» EXPLORE THE MATERIAL:
• a. Name every processor architecture that the thread on unaligned memory access mentions.
• b. In the thread on unaligned memory access, restate the paragraph beginning "Notice I keep saying" in fewer words, keeping its main facts.
• c. Carry the thread on unaligned memory access forward with one further reply after its last paragraph.
##### SELECTED EXTRACT
So, the interesting thing about this example is that it does work. It's in fact very, very difficult to find a platform where that example won't work (i.e. crashes the program). For example, any C library involving image manipulation is likely going to have code similar to what you've described, and those libraries work on almost every platform.

Standards are a good and useful thing. All I'm saying is that it's important to know which rules you can safely violate.

> It's in fact very, very difficult to find a platform where that example won't work

No, it isn't. Many ARM processors will bus error on that code if (foo & 3) != 0. I believe PowerPC doesn't do unaligned word reads either...

It quite often has to do with the memory controller and not with the particular processor, though I believe x86 has to support unaligned reads. I've certainly worked first hand with ARMs that did not support it.

That's interesting. What causes the bus error?

Would

  uint8_t foo[4];  *(uint32_t*)(&foo[0]) = 0;
also result in a bus error? Why?
That's the same thing, so yes, if foo is unaligned then it will cause a bus error. It causes it because the code is generate a store word assembly instruction (as opposed to store byte) and if the address is not aligned to 4 bytes then the memory controller hardware will raise a bus error.

Notice I keep saying "if the address is unaligned". The insidious part is that it probably will work for a while since it's likely that your "foo" array will happen to be aligned. But add one uint8_t variable to your structure or stack frame or wherever "foo" is defined and things could shift and suddenly it starts causing bus errors. It can be a very annoying type of heisenbug.

And bus errors are actually a good thing. I believe I've used hardware (an ARM or an SH2, can't remember) where the memory controller just ignored the last 2 bits during whole word reads and writes (which works fine as long as you only read aligned words). So if run your code on that hardware it doesn't give you an error, it just subtly "corrupts" your data. Yay!
##########
##### INFORMATION SUPPLIED
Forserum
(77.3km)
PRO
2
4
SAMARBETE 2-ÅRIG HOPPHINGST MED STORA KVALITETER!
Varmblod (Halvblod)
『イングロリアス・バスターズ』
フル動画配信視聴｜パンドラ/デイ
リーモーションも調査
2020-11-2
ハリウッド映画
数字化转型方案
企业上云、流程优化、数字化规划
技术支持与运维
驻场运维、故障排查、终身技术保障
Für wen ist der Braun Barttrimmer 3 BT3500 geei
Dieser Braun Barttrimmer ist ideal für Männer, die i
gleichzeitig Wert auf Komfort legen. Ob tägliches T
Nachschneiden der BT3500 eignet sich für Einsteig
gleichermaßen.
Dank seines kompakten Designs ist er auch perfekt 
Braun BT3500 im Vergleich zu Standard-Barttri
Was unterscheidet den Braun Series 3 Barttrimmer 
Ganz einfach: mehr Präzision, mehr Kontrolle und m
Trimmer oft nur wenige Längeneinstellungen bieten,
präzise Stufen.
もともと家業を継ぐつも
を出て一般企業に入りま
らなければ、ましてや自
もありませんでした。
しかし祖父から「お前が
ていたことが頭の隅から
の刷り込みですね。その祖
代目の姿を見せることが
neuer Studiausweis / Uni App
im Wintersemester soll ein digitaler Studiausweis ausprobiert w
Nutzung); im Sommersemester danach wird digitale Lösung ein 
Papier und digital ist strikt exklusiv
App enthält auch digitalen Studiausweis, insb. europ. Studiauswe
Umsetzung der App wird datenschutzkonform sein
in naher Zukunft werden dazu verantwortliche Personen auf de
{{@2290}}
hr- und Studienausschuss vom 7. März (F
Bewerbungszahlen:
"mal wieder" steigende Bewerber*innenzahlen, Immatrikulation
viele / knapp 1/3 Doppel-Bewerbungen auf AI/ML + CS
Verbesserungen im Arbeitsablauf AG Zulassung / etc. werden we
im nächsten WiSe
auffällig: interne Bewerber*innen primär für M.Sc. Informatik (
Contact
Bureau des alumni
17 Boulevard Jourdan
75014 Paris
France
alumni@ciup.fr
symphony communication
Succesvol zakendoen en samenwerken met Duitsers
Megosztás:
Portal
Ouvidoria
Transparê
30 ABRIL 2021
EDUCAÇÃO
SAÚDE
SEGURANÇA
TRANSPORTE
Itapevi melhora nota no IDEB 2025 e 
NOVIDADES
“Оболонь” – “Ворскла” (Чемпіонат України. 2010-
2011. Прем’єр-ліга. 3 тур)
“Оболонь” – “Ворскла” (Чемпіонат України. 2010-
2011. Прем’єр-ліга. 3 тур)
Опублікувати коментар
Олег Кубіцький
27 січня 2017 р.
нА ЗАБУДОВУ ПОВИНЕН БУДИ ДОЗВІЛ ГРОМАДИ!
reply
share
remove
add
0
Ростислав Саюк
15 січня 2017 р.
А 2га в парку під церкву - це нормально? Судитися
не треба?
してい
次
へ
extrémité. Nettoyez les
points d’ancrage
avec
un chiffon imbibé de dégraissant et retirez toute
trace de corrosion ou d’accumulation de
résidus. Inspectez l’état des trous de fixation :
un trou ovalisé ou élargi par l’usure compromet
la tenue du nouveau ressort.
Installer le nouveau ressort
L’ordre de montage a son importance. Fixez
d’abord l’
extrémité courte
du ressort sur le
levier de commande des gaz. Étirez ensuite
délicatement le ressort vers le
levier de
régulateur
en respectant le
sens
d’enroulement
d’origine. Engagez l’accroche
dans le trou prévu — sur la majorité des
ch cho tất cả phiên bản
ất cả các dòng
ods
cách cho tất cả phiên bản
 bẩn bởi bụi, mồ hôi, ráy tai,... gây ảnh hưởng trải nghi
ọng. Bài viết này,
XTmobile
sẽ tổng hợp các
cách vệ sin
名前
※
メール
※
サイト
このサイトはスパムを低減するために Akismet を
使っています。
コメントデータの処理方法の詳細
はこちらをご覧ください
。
##########
» SOLVED PROBLEMS:
• a. ARM, PowerPC, x86, SH2

• b. The code fails only when the address is unaligned. It will probably work for a while, because the "foo" array is likely to happen to be aligned. Adding one uint8_t variable to the structure, the stack frame, or wherever "foo" is defined can shift things so that bus errors suddenly start. This makes it an annoying kind of heisenbug.

• c.
any C library involving image manipulation is likely going to have code similar to what you've described

...which actually is exactly how I found out first-hand that it doesn't always work. If you only ever test on x86 you'll never catch it. You might not even catch it on ARM if you're lucky.

Which is the point - that compilers can and do make use of almost all undefined behavior of C for optimizations, which one developer might not catch because their current compiler happened to work. Then a new version is released that can find and exploit more undefined behavior. And strict aliasing is one of those rules you can't safely violate.

>int8, int16, int32, int64 are all explicit and force the compiler (and the hardware) to obey the wishes of the programmer.

At least in C99, the compiler doesn't need to support exact-width integer types.

>People make much ado about the fact that "a byte isn't necessarily 8 bits"

Well, POSIX.1-2004 requires that CHAR_BIT == 8.

> It's a valid operation regardless of whether a standards body says it's not.

All the world's a VAX, sure. Don't mind the next generation of hardware coming down the pike and the next wave of compiler optimizations.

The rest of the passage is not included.